■ PROBLEM REQUIREMENTS
Your job is to report every line of the entries that has "Principal".

■ TASK INPUTS
BEGIN

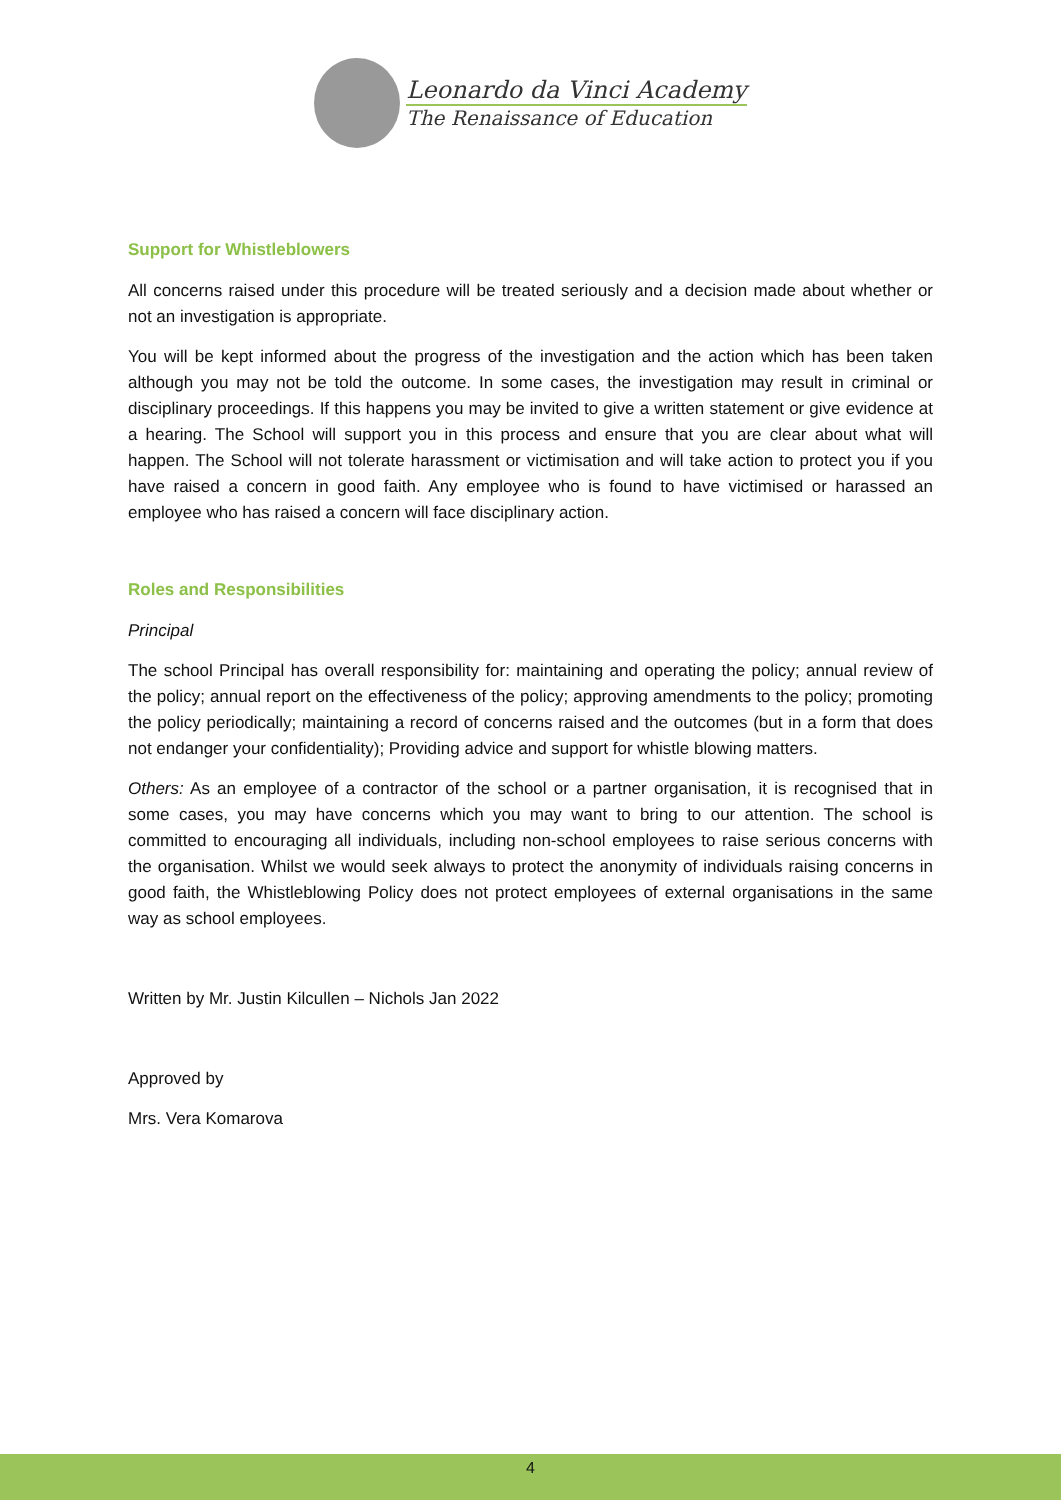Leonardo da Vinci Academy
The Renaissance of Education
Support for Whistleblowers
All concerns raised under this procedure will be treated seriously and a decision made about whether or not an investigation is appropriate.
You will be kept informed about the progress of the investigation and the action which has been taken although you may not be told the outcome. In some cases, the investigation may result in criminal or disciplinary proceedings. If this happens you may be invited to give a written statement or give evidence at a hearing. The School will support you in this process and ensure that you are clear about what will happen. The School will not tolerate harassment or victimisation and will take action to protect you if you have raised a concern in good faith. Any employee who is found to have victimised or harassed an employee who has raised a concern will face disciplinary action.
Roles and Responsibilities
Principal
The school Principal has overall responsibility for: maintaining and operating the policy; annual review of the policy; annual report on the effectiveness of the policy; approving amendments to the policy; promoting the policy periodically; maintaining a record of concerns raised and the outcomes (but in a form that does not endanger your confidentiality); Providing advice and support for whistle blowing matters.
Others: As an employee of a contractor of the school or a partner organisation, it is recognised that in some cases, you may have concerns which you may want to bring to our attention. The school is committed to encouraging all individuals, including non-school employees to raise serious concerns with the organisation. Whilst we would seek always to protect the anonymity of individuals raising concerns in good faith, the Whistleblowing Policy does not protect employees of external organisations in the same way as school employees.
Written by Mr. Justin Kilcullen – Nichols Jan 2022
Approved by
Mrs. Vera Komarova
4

END

■ ANSWER
Principal
The school Principal has overall responsibility for: maintaining and operating the policy; annual review of the policy; annual report on the effectiveness of the policy; approving amendments to the policy; promoting the policy periodically; maintaining a record of concerns raised and the outcomes (but in a form that does not endanger your confidentiality); Providing advice and support for whistle blowing matters.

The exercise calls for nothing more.